Jeff Jarvis
Founder, BuzzMachine.com; Columnist, The Guardian
02:23

Jeff Jarvis on the Next Generation of Media Companies

To embed this video, copy this code:

Jeff Jarvis on the value of networks for the next generation of media.

Jeff Jarvis

JEFF JARVIS, author of Gutenberg the Geek (Amazon Publishing), Public Parts: How Sharing in the Digital Age Improves the Way We Work and Live (Simon & Schuster, 2011) and What Would Google Do? (HarperCollins 2009), blogs about media and news at Buzzmachine.com. He is associate professor and director of the Tow-Knight Center for Entrepreneurial Journalism at the City University of New York’s Graduate School of Journalism.

He is consulting editor and a partner at Daylife, a news startup. He consults for media companies and is a public speaker. Until 2005, he was president and creative director of Advance.net, the online arm of Advance Publications. Prior to that, Jarvis was creator and founding editor of Entertainment Weekly; Sunday editor and associate publisher of the New York Daily News; TV critic for TV Guide and People; a columnist on the San Francisco Examiner; assistant city editor and reporter for the Chicago Tribune; reporter for Chicago Today.

Transcript

Question: What does the media company of the future look like?

Jeff Jarvis: I think we’ll see tons of different business models for media in the future. One that I think will dominate is networks. Not the idea that everything that is produced has to be owned by one conglomerate, but instead there’s a network loosely joined.

If you look at the old media model exemplified by any publishing company or media company, or for that matter Yahoo. The old media model says, “I own or control or syndicate this content. I’m in a market to bring people into me and then I’m going to show you ads and then I’m going to wave goodbye.” And that’s where Yahoo and so on have gone.

The new media model, I think, is more of a network where I have my own blog, I don’t necessarily want to sell it to anybody. I want to publish it myself. But a site could come along and say, “Oh I like that post, let me take that post from you.” Or, “Let me sell your ads because you’re okay.” Or, “Let’s promote each other, some different relationship." 

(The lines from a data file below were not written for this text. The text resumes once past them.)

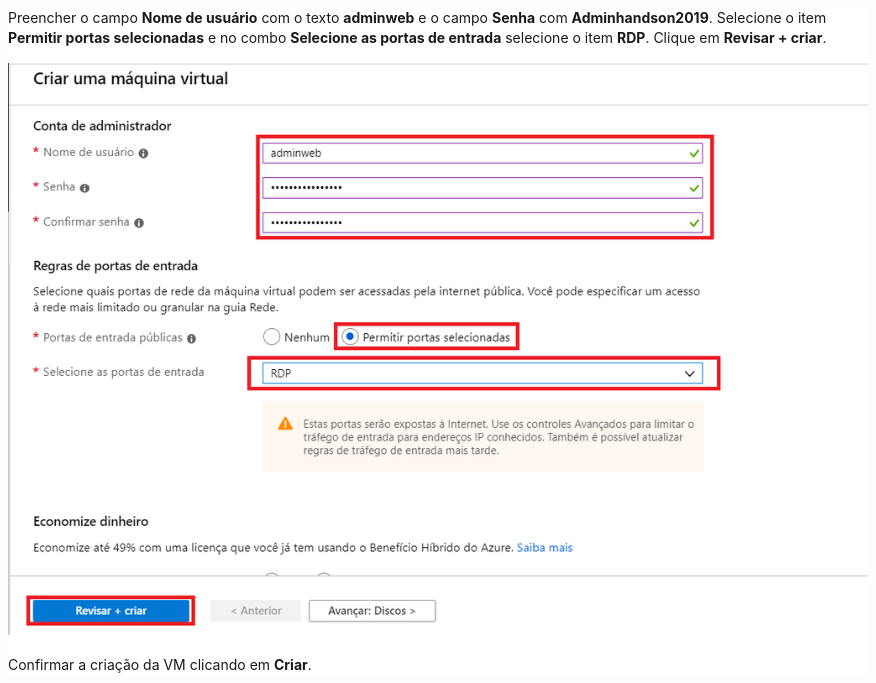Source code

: Preencher o campo **Nome de usuário** com o texto **adminweb** e o campo **Senha** com **Adminhandson2019**. 
Selecione o item **Permitir portas selecionadas** e no combo **Selecione as portas de entrada** selecione o item **RDP**. 
Clique em **Revisar + criar**.

![VM](../imagens/vm6.png)

Confirmar a criação da VM clicando em **Criar**.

The idea of a network, I think, is the way that journalism and media can in fact expand. A local newspaper, a city newspaper could never have afforded to cover all the towns and neighborhoods in the market. But with the help of its public, they can now.

So what’s the relationship of that big newspaper to those individuals who are going out and maybe reporting the school board meeting or the kid’s soccer game? It may be a financial relationship where they sell the ads, it may be a content relationship where they curate the content, it may be an educational relationship where they help them understand how to do it better. It may be a promotional relationship where they send traffic to each other.

If you think more like a network, you’re thinking more like Google and that is how Google has expanded greatly. Google, unlike Yahoo, does not own tons of content, it wants to own none, but it wants to organize it all. So I think if you think that way and say, “Okay I’m a newspaper, instead of trying to own the content and own the market, if I instead enable the market to know as much as it can about itself and use as many means to do that as I can,” I think that then media companies will be able to grow bigger at lower cost and less risk and we’ll have a better relationship with the public they serve.